Brothers No More, William F. Buckley, Doubleday, 1995

Mr. Buckley has, in essence, provided us with a morality study, by contrasting the lives of two men, from their war experience onward as they meet together the, perhaps typical, experiences of life, and react to them, sharing some, as close friends will.
Henry and Danny are identical in most respects, the same age, of similar background and temperament, but opposites in others. According to my explication of the spiritual significance of sexuality, Henry is more masculine and Danny is more feminine. For Henry, therefore, morality is a much more serious matter than for Danny. On the other hand, one's persona is a much more serious matter for Danny than for Henry. So, conflict is inevitable, especially in the more difficult events of their lives, viewed from the perspective of morality.
In the opening scene, Danny rescues Henry from a potentially disastrous event seeming to indicate which is the more courageous. We soon discover, however, that this is a superficial judgment, as such judgments are so often, and that, as life unfolds, it becomes ever more clear that the opposite is actually the case. Danny descends from a famous American family and Mr. Buckley induces us to wonder if he intends to suggest that that is one of the sources of Danny's failures of judgment. The prominent family is a political one and perhaps the most significant one of the twentieth century. Most conservatives will find no difficulty in guessing and agreeing that Mr. Buckley holds this family responsible to some extent for some of the most glaring problems of late twentieth century America. I would say this is an incorrect conclusion however. This politician was reacting to grander realities and, were he not elected, another politician would have found himself constrained to do much the same. Look at the liberal policies Mr. Reagan imposed, or if not him, what about Nixon. No, the times define the policies, by and large, while the actual politicians try to put the right spin on things.
Not to put too fine a point on it, one is driven to wonder if Mr. Buckley is providing some irony in imagining this family's heirs to be suffering most grievously from the exact policies that that politician imposed. It has a nice poetic ring to it, but it seems unlikely. In fact it would be hubristic to imagine humans to have such power. And this is precisely what is gained by understanding the ideological spectrum. Just what the limits of human power are. Most humans lack any means of understanding these limits, because they cannot see the forces at work and make the unwarranted assumption that, if the forces cannot be seen, it must be humans at work. Personally, I use the generalization that if the forces controlling human events aren't to be found emanating from humans, one must take it to be God's work. Thus, since no rational explanation can be given for why wars start, one must say that it is God's work.

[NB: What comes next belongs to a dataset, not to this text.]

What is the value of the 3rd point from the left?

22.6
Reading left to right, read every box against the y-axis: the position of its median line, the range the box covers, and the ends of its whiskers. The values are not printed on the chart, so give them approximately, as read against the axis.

The problem with this book, as with most books on the good versus evil problem is the subjectivity of it. Masculinism portrays evil as a horned and clawed beast when actually what is being referred to is more accurately portrayed as a woman. It, evil, is just what the western God isn't. This is most succinctly established when one discovers that the feminine goddess of the moon's name is Sin, and that name was appropriated and assigned to moral evil.
Actually, if one looks at the different forms of evil in the Mosaic law and searches for a generalization, he will find that anything that threatens a man's life in any kind of subtle way is so identified. So, the great good of western ideology is human life. The subjectivity of it is coming to bear in the form of overpopulation which must cause the society to reverse its values in order to deal with it, thus abortion and euthanasia become good, which will mean weakening western religion and calling into existence feminism. This analysis reverses the common notion that feminists cause feminism, and is far more accurate than that idea.
The piece de resistance of the book and our reason for reading it at all, is the manner in which justice makes itself felt in the feminist's life. That is what we call it, justice. In the feminist world of the Greek's, it was called fate or the gods. There is something undeniably satisfying about such denouements, we have a poetic sense that requires tending, and this does the job. Mr. Buckley demonstrates a keen sense of what is fitting here and presents it in a most satisfying manner. In fact, Mr. Buckley takes care to see that the scoundrel is brought to account for every crime we are aware of, even the one we are sure he managed to evade the penalty of.